The study focuses on automated identification of trees within a forest area represented as an orthophoto map created from 255 high-resolution images. The main data processing method is digital superpixel segmentation using the Simple Linear Iterative Clustering (SLIC) algorithm. This approach allows grouping pixels into compact regions (superpixels) characterized by homogeneous texture or color properties, which greatly simplifies further classification. Three different segmentation configurations were chosen for the study: 2000, 3000, and 4000 superpixels. The algorithm parameters, such as smoothing scale σ = 5 and compactness = 10, were selected to ensure optimal segmentation quality.
Superpixel classification was performed using the architecture of the ResNet-50 deep convolutional neural network. This model was pre-trained on a large set of images to recognize common textures and shapes, after which its weights were adapted to classify trees and backgrounds based on the new superpixel image dataset. This approach, which combines model pre-training and knowledge transfer, significantly improved classification accuracy.

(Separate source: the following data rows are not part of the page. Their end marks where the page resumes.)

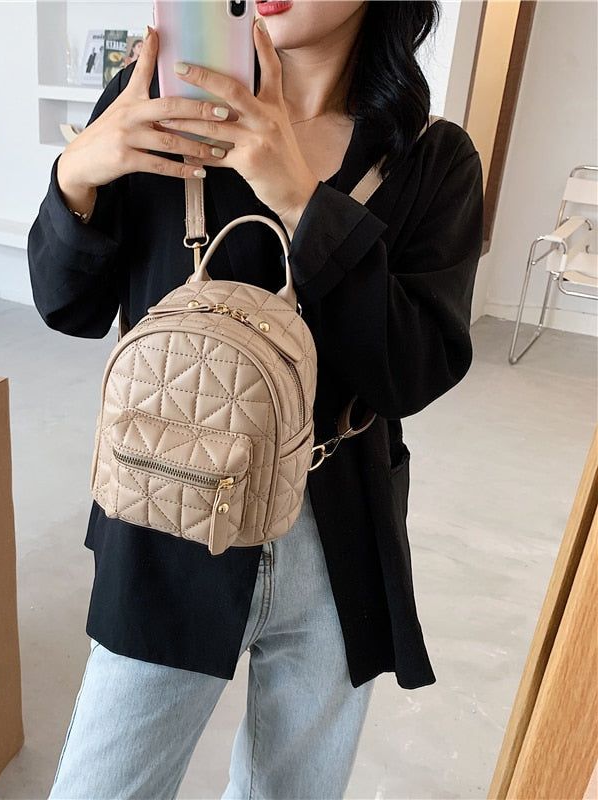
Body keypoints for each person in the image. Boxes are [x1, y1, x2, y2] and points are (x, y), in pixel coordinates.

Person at [27, 2, 484, 797]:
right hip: (168, 514)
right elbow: (67, 306)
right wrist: (75, 177)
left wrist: (304, 200)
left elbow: (413, 370)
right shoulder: (156, 107)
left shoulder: (430, 157)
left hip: (336, 537)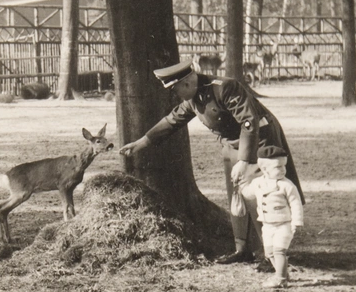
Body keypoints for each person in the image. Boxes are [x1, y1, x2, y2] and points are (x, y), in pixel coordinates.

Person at [119, 59, 304, 269]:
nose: (175, 94)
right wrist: (141, 143)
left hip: (259, 141)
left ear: (187, 82)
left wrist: (245, 161)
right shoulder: (193, 98)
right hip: (233, 144)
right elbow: (172, 120)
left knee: (262, 196)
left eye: (176, 89)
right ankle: (242, 249)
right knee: (236, 194)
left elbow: (249, 121)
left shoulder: (224, 87)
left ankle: (271, 254)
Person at [240, 145, 304, 288]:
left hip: (284, 224)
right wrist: (241, 187)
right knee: (269, 252)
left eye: (283, 166)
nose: (282, 170)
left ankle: (280, 278)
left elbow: (296, 204)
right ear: (264, 169)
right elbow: (249, 193)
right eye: (278, 167)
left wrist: (296, 222)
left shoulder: (287, 185)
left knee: (279, 250)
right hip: (267, 225)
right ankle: (283, 273)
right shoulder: (258, 183)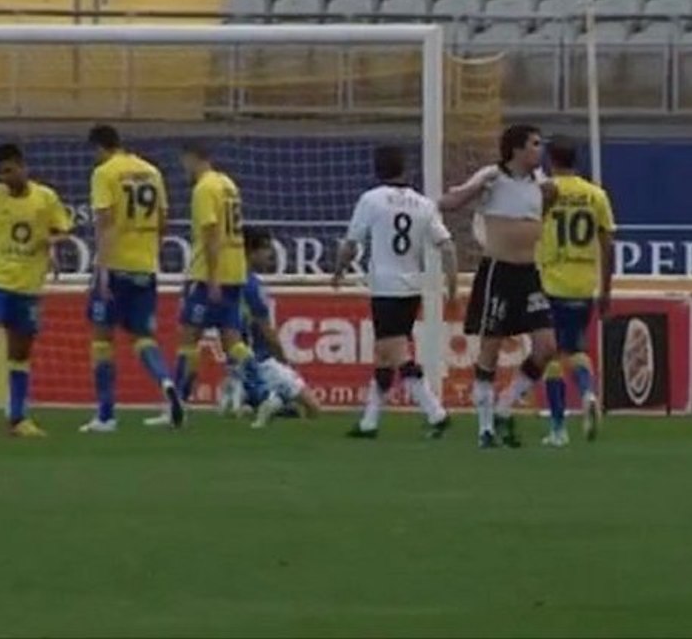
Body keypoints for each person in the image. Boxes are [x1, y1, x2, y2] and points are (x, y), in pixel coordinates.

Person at [439, 124, 558, 448]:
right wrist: (469, 191)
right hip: (498, 272)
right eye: (534, 144)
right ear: (517, 149)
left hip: (528, 273)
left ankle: (506, 404)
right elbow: (451, 202)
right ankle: (485, 427)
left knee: (546, 346)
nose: (540, 150)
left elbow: (542, 212)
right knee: (490, 349)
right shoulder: (492, 176)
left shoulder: (542, 183)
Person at [332, 145, 457, 439]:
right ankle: (369, 422)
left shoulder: (371, 200)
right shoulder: (424, 204)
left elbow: (351, 244)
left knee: (396, 354)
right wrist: (450, 286)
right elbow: (448, 246)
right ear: (405, 168)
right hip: (411, 289)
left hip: (385, 288)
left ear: (377, 169)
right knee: (385, 355)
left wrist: (339, 270)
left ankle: (436, 412)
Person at [148, 143, 271, 429]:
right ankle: (264, 394)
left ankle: (176, 406)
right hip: (235, 272)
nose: (184, 171)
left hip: (209, 276)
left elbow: (211, 234)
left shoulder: (204, 189)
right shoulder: (227, 184)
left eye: (185, 165)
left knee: (188, 340)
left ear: (193, 159)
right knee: (233, 341)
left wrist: (212, 278)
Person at [0, 144, 71, 437]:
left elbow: (61, 228)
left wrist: (51, 243)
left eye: (10, 171)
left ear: (22, 166)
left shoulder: (45, 198)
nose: (6, 178)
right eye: (0, 173)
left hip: (28, 286)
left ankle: (18, 418)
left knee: (20, 351)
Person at [80, 125, 177, 433]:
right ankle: (166, 382)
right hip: (145, 266)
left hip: (116, 265)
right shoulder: (152, 171)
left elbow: (105, 224)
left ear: (99, 148)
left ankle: (106, 415)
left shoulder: (105, 173)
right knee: (142, 337)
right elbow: (163, 221)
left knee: (102, 339)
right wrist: (151, 254)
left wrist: (102, 270)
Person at [537, 139, 615, 447]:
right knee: (577, 348)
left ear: (550, 160)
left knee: (550, 354)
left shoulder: (546, 192)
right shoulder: (596, 195)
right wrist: (606, 289)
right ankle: (587, 393)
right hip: (583, 284)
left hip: (550, 281)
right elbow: (608, 244)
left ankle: (558, 429)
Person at [227, 225, 320, 428]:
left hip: (237, 363)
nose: (271, 253)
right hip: (261, 361)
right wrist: (285, 361)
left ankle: (247, 399)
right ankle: (269, 402)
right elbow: (267, 333)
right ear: (251, 252)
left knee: (289, 404)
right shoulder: (252, 285)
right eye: (266, 248)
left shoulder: (230, 281)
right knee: (314, 408)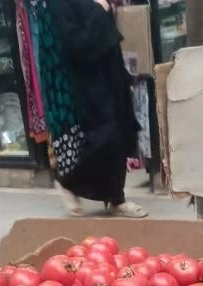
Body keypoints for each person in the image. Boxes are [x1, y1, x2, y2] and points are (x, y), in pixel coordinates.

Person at [43, 0, 147, 218]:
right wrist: (99, 11)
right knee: (103, 135)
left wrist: (124, 75)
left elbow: (108, 38)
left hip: (111, 75)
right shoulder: (59, 4)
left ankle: (117, 199)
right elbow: (75, 45)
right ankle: (68, 182)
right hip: (87, 82)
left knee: (121, 132)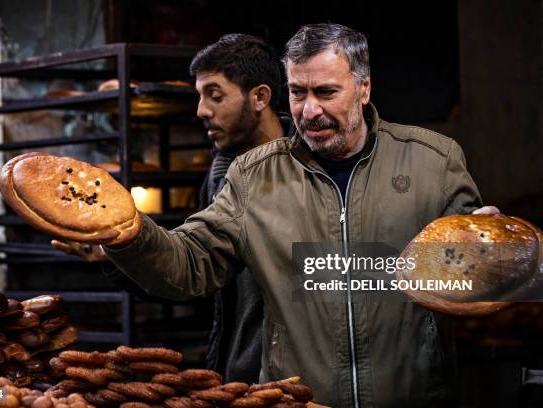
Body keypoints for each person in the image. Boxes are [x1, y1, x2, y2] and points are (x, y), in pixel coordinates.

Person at [74, 24, 499, 406]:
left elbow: (470, 268)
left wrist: (491, 256)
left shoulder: (435, 160)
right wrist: (126, 232)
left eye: (326, 93)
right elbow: (190, 263)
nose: (309, 110)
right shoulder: (253, 174)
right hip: (298, 400)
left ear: (364, 88)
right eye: (298, 92)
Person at [52, 34, 294, 384]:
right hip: (236, 375)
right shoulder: (219, 178)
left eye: (215, 95)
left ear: (260, 97)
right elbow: (196, 277)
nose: (201, 111)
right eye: (199, 96)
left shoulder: (306, 172)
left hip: (292, 381)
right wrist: (117, 254)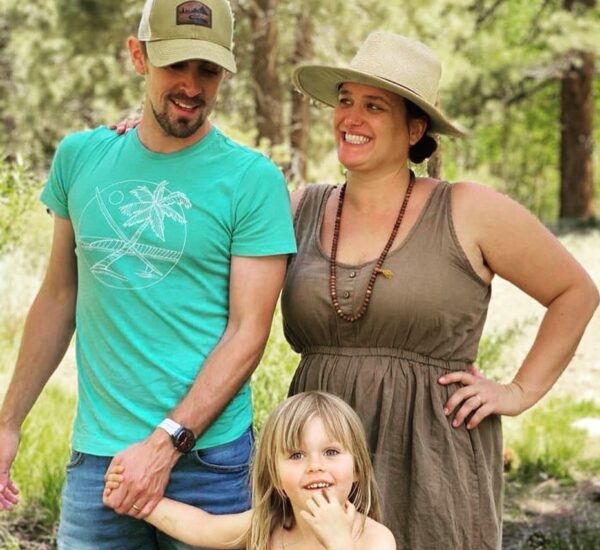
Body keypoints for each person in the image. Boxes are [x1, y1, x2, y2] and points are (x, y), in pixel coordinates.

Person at [281, 31, 599, 549]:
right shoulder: (299, 207)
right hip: (320, 451)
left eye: (374, 106)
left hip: (430, 449)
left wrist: (518, 392)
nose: (351, 118)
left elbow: (575, 291)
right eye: (344, 102)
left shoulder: (468, 208)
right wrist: (154, 143)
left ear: (414, 129)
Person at [0, 0, 296, 548]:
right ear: (138, 56)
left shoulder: (252, 180)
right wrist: (8, 423)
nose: (190, 85)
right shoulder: (80, 158)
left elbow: (247, 333)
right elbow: (59, 297)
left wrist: (164, 446)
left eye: (207, 70)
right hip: (100, 458)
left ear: (225, 73)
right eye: (175, 65)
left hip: (211, 460)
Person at [103, 391, 396, 550]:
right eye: (296, 455)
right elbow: (202, 528)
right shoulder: (268, 524)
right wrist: (134, 495)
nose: (315, 466)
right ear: (276, 477)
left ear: (358, 468)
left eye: (331, 452)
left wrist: (338, 541)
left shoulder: (373, 539)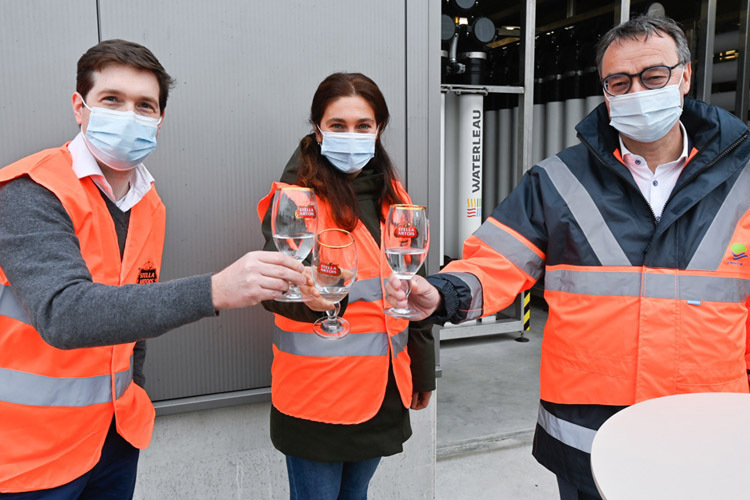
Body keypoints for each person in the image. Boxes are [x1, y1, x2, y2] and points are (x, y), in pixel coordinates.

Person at [387, 15, 750, 500]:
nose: (636, 91)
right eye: (619, 82)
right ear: (605, 92)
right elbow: (495, 262)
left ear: (685, 75)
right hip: (588, 434)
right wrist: (442, 292)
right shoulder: (558, 180)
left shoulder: (743, 179)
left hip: (704, 423)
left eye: (654, 76)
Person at [0, 39, 305, 498]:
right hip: (29, 455)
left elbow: (134, 315)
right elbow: (65, 314)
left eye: (145, 105)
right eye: (112, 100)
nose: (130, 115)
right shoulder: (30, 191)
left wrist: (135, 392)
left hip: (115, 439)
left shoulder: (148, 204)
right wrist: (215, 290)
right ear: (79, 108)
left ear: (160, 121)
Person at [257, 72, 435, 500]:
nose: (350, 136)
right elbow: (274, 288)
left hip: (384, 388)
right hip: (317, 397)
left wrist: (423, 370)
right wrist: (313, 301)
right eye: (337, 126)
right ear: (317, 130)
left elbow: (416, 287)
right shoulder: (297, 199)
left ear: (378, 130)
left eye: (363, 126)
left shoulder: (392, 195)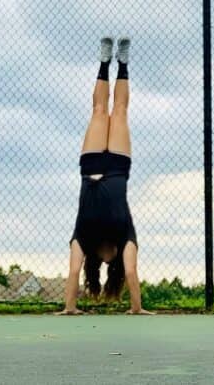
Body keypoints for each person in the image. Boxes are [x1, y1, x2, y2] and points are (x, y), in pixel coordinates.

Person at [57, 37, 151, 315]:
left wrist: (69, 308)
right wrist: (137, 308)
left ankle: (103, 62)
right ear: (116, 263)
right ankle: (123, 65)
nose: (110, 257)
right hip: (119, 168)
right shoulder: (127, 239)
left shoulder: (82, 239)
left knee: (99, 111)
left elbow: (74, 271)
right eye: (114, 261)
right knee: (119, 112)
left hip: (91, 167)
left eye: (106, 259)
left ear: (98, 260)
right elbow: (132, 273)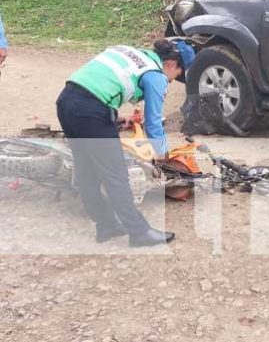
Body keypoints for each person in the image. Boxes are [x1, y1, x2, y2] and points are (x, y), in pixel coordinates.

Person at [56, 39, 195, 247]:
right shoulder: (156, 75)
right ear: (172, 65)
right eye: (177, 77)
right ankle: (139, 233)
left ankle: (105, 225)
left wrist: (112, 116)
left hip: (67, 102)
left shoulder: (132, 52)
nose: (172, 81)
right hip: (89, 111)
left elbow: (99, 84)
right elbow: (154, 123)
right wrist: (163, 157)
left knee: (86, 170)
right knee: (116, 175)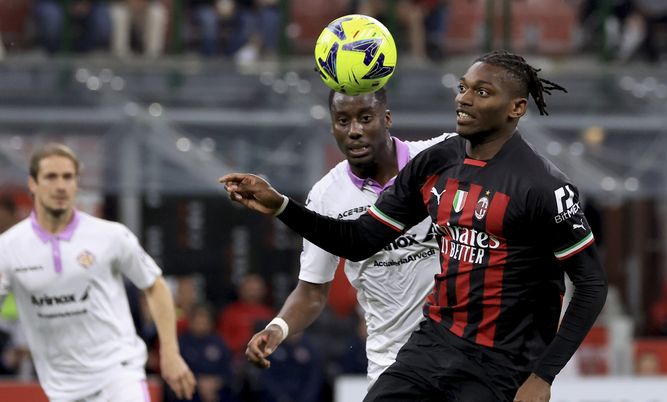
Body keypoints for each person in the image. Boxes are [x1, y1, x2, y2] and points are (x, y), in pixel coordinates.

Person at [221, 50, 608, 401]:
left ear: (516, 108)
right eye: (463, 88)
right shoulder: (437, 162)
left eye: (482, 92)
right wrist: (282, 207)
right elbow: (359, 241)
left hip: (502, 362)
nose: (464, 99)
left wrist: (543, 376)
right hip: (431, 346)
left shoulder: (545, 187)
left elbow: (591, 285)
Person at [244, 88, 454, 387]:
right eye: (342, 121)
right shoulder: (326, 196)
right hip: (393, 365)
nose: (354, 131)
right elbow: (312, 292)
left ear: (387, 118)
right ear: (332, 127)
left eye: (365, 118)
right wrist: (278, 328)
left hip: (463, 356)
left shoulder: (438, 160)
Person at [0, 143, 196, 401]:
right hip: (62, 388)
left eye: (68, 177)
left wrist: (171, 353)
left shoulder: (111, 235)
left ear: (76, 184)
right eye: (51, 177)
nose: (60, 186)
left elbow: (154, 285)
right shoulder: (8, 247)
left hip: (119, 375)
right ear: (33, 184)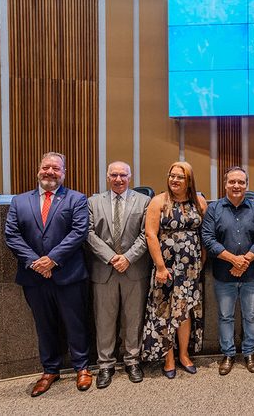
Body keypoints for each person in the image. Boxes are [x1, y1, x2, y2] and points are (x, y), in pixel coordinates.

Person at [4, 152, 92, 396]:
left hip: (68, 274)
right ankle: (50, 369)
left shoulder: (76, 199)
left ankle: (82, 367)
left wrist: (52, 260)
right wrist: (35, 262)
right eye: (46, 167)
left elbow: (79, 232)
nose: (50, 172)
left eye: (56, 168)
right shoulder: (19, 201)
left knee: (76, 323)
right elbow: (12, 235)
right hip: (33, 276)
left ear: (63, 173)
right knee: (44, 325)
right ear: (38, 170)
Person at [85, 161, 151, 388]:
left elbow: (146, 234)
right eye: (114, 175)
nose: (118, 179)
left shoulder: (144, 201)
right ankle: (105, 364)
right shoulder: (93, 202)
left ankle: (133, 360)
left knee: (133, 318)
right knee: (104, 319)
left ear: (130, 177)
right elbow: (89, 233)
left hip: (134, 269)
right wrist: (112, 257)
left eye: (123, 175)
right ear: (107, 177)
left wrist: (128, 258)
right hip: (104, 269)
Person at [140, 162, 207, 378]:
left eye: (180, 177)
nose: (175, 180)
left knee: (185, 311)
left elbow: (204, 236)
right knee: (166, 312)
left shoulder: (199, 201)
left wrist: (200, 263)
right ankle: (168, 358)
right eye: (172, 176)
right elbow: (150, 235)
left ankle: (184, 355)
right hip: (166, 267)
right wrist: (160, 266)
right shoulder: (158, 201)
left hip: (190, 270)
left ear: (189, 181)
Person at [202, 167, 254, 375]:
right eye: (232, 182)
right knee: (225, 316)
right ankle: (228, 354)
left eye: (240, 182)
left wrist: (245, 261)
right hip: (223, 273)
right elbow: (208, 239)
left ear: (246, 184)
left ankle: (249, 353)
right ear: (225, 184)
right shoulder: (214, 209)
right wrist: (233, 260)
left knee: (251, 316)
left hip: (251, 273)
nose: (236, 186)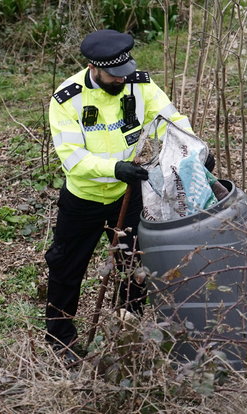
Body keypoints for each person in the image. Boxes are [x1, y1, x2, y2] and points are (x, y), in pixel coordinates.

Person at [44, 30, 211, 351]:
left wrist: (195, 149)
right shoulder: (67, 99)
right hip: (84, 200)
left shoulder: (138, 83)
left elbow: (170, 119)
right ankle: (60, 341)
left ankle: (126, 328)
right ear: (93, 68)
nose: (122, 80)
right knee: (66, 269)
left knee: (134, 265)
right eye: (113, 75)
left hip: (128, 196)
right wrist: (115, 169)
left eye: (125, 72)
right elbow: (73, 158)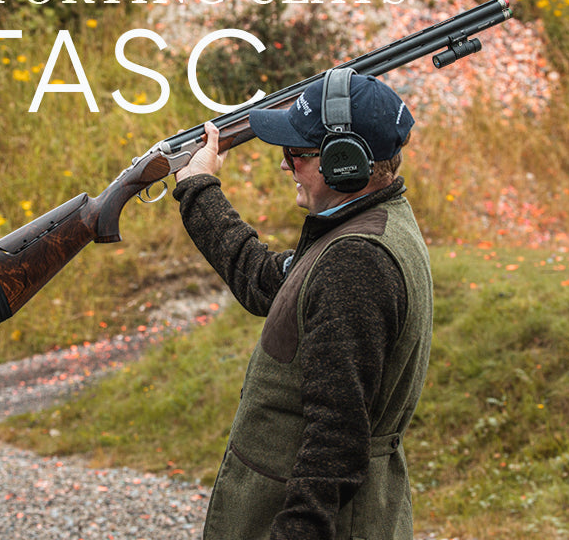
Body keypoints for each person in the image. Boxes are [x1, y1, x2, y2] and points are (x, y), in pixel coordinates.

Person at [173, 69, 432, 540]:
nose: (284, 165)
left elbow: (336, 440)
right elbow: (264, 282)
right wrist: (198, 187)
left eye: (297, 153)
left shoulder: (355, 260)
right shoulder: (363, 229)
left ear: (344, 163)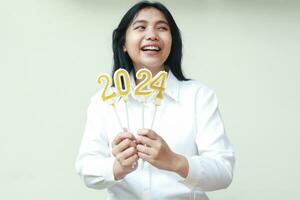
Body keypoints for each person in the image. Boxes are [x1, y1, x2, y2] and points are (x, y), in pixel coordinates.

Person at [75, 1, 235, 200]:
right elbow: (86, 168)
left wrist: (174, 161)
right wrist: (118, 167)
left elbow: (224, 172)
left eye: (162, 28)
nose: (152, 34)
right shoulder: (104, 101)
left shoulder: (198, 96)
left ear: (172, 42)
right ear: (123, 43)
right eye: (140, 27)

During the experiments, it was determined that the best performance was achieved when segmenting 3000 superpixels, where the classification accuracy was 87%. This indicates an optimal balance between segmentation detail and the model's ability to accurately recognize objects. Using a smaller number of superpixels resulted in the loss of fine details, while excessive detail increased computational costs and degraded the results due to insufficient object clarity.